Speaking after the hearing, Scholz said his ministry had taken steps to “continually improve” how the FIU works so that “potential offenders do not go
undiscovered”.

In a statement to the committee, Scholz said that no minister could solve all problems “at the click of a finger”, sources inside the room told AFP.

Ahead of the meeting, opposition parties and the SPD’s coalition partners, the conservative CDU-CSU alliance, accused Scholz of failures in the fight against money laundering.

CSU committee member Hans Michelbach described a “wide range of failures” that the finance minister would need to answer for.

Merkel’s conservative bloc has seen a steady decline in opinion polls under unpopular candidate Armin Laschet, allowing Scholz’s centre-left Social Party (SPD) to grab a late polling lead.

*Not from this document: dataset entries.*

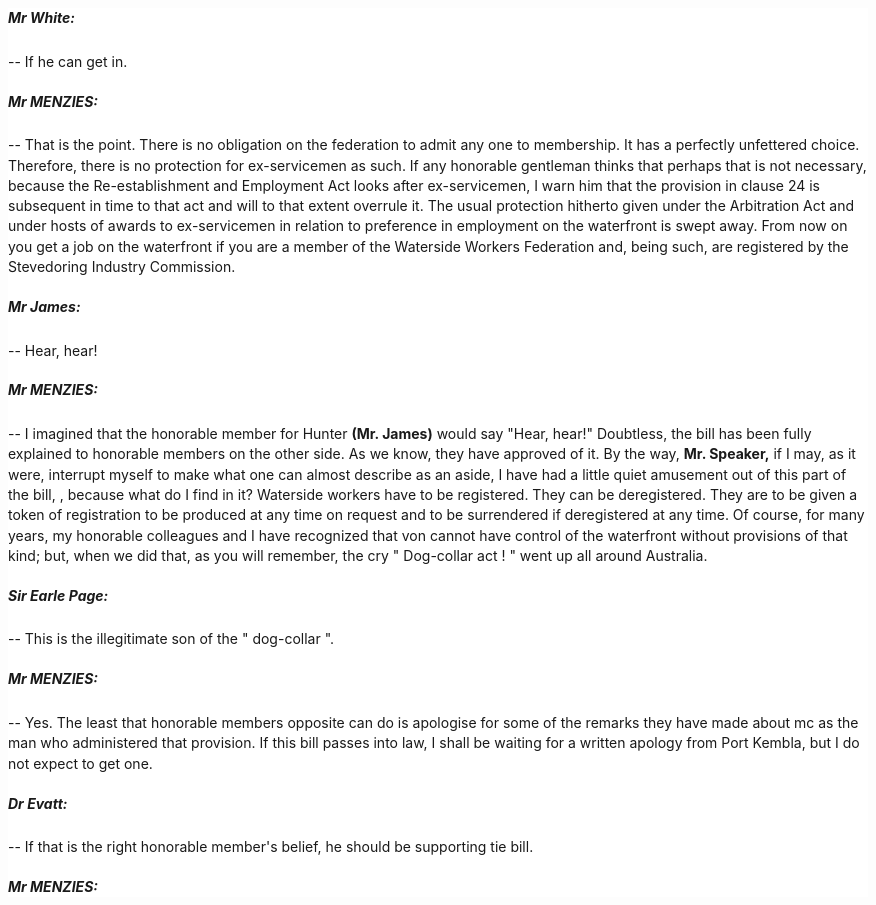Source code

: ##### Mr White:

-- If he can get in. 

##### Mr MENZIES:

-- That is the point. There is no obligation on the federation to admit any one to membership. It has a perfectly unfettered choice. Therefore, there is no protection for ex-servicemen as such. If any honorable gentleman thinks that perhaps that is not necessary, because the Re-establishment and Employment Act looks after ex-servicemen, I warn him that the provision in clause 24 is subsequent in time to that act and will to that extent overrule it. The usual protection hitherto given under the Arbitration Act and under hosts of awards to ex-servicemen in relation to preference in employment on the waterfront is swept away. From now on you get a job on the waterfront if you are a member of the Waterside Workers Federation and, being such, are registered by the Stevedoring Industry Commission. 

##### Mr James:

-- Hear, hear! 

##### Mr MENZIES:

-- I imagined that the honorable member for Hunter  **(Mr. James)**  would say "Hear, hear!" Doubtless, the bill has been fully explained to honorable members on the other side. As we know, they have approved of it. By the way,  **Mr. Speaker,**  if I may, as it were, interrupt myself to make what one can almost describe as an aside, I have had a little quiet amusement out of this part of the bill, , because what do I find in it? Waterside workers have to be registered. They can be deregistered. They are to be given a token of registration to be produced at any time on request and to be surrendered if deregistered at any time. Of course, for many years, my honorable colleagues and I have recognized that von cannot have control of the waterfront without provisions of that kind; but, when we did that, as you will remember, the cry " Dog-collar act ! " went up all around Australia. 

##### Sir Earle Page:

-- This is the illegitimate son of the " dog-collar ". 

##### Mr MENZIES:

-- Yes. The least that honorable members opposite can do is apologise for some of the remarks they have made about mc as the man who administered that provision. If this bill passes into law, I shall be waiting for a written apology from Port Kembla, but I do not expect to get one. 

##### Dr Evatt:

-- If that is the right honorable member's belief, he should be supporting tie bill. 

##### Mr MENZIES:

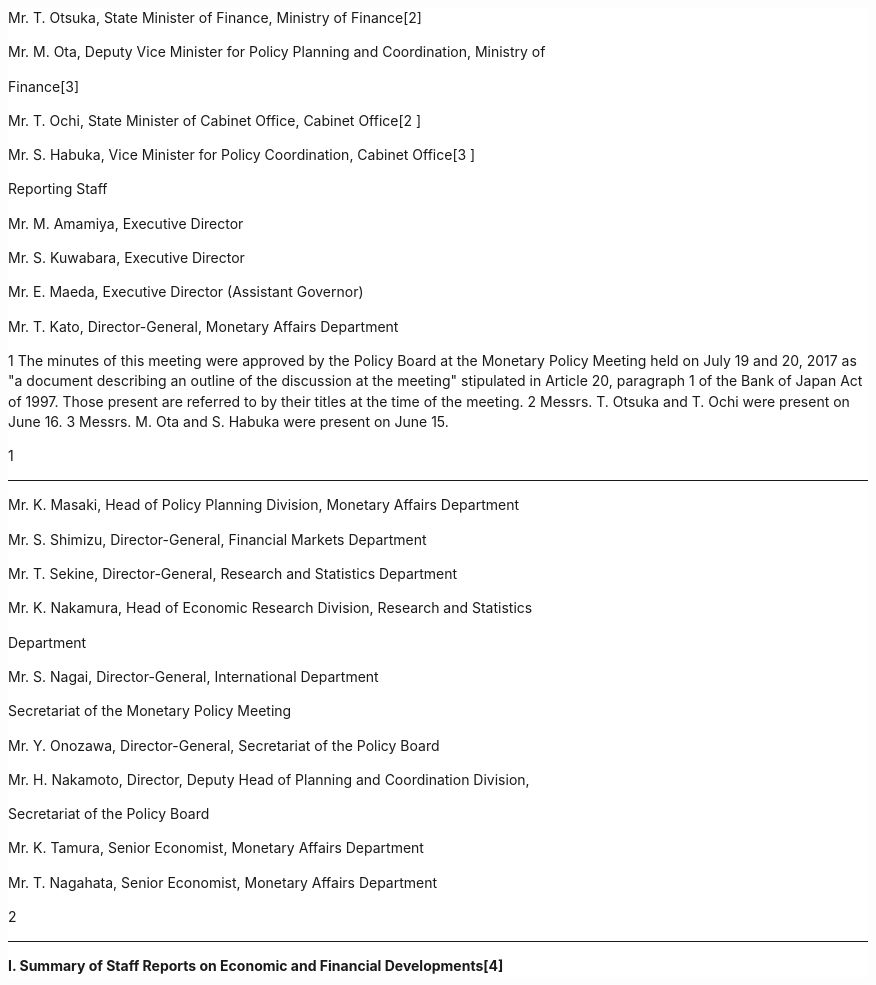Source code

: Mr. T. Otsuka, State Minister of Finance, Ministry of Finance[2]

Mr. M. Ota, Deputy Vice Minister for Policy Planning and Coordination, Ministry of

Finance[3]

Mr. T. Ochi, State Minister of Cabinet Office, Cabinet Office[2 ]

Mr. S. Habuka, Vice Minister for Policy Coordination, Cabinet Office[3 ]

Reporting Staff

Mr. M. Amamiya, Executive Director

Mr. S. Kuwabara, Executive Director

Mr. E. Maeda, Executive Director (Assistant Governor)

Mr. T. Kato, Director-General, Monetary Affairs Department

1 The minutes of this meeting were approved by the Policy Board at the Monetary Policy Meeting
held on July 19 and 20, 2017 as "a document describing an outline of the discussion at the meeting"
stipulated in Article 20, paragraph 1 of the Bank of Japan Act of 1997. Those present are referred to
by their titles at the time of the meeting.
2 Messrs. T. Otsuka and T. Ochi were present on June 16.
3 Messrs. M. Ota and S. Habuka were present on June 15.

1


-----

Mr. K. Masaki, Head of Policy Planning Division, Monetary Affairs Department

Mr. S. Shimizu, Director-General, Financial Markets Department

Mr. T. Sekine, Director-General, Research and Statistics Department

Mr. K. Nakamura, Head of Economic Research Division, Research and Statistics

Department

Mr. S. Nagai, Director-General, International Department

Secretariat of the Monetary Policy Meeting

Mr. Y. Onozawa, Director-General, Secretariat of the Policy Board

Mr. H. Nakamoto, Director, Deputy Head of Planning and Coordination Division,

Secretariat of the Policy Board

Mr. K. Tamura, Senior Economist, Monetary Affairs Department

Mr. T. Nagahata, Senior Economist, Monetary Affairs Department

2


-----

**I. Summary of Staff Reports on Economic and Financial Developments[4]**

“Nerves at the SPD are shredded” at the prospect that the scandal could have an impact on the party’s poll ratings, according to German weekly Der Spiegel.

But prosecutors are also under scrutiny over the timing of their raids.

Tough questions

In a televised election debate on Sunday, Laschet once again seized on the opportunity to reproach Scholz over the FIU controversy.

Laschet called the investigation the latest example of the minister falling short of his oversight duties in a series of recent financial scandals.

Scholz sharply rejected the accusation, saying he had introduced a series of reforms to fight money laundering and corporate fraud.

READ ALSO: ‘Most Merkel-like candidate’: SPD’s Scholz wins final German election TV debate

Scholz has previously been criticised for the failure of his ministry to heed early warning signs from the payments company Wirecard, which collapsed
last year after acknowledging a €1.9-billion ($2.2-billion) hole in its accounts.

The finance minister appeared in front of a parliamentary inquiry into Wirecard earlier this year, where he denied responsibility for the collapse of the company.

On the campaign trail, Scholz has defended his response to Wirecard, saying that he has led an effort to strengthen Germany’s financial watchdog in the aftermath.

“We did what we had to do,” Scholz said when confronted with accusations in a televised debate.

Scholz has also come under fire over Germany’s “cum-ex” tax fraud saga, a complicated share dividend scam that went on for years and is estimated to have cost the state some 5.5 billion euros.

The former mayor of Hamburg has denied putting pressure on the city’s tax authorities after meeting with the owner of a bank implicated in the scandal in 2016.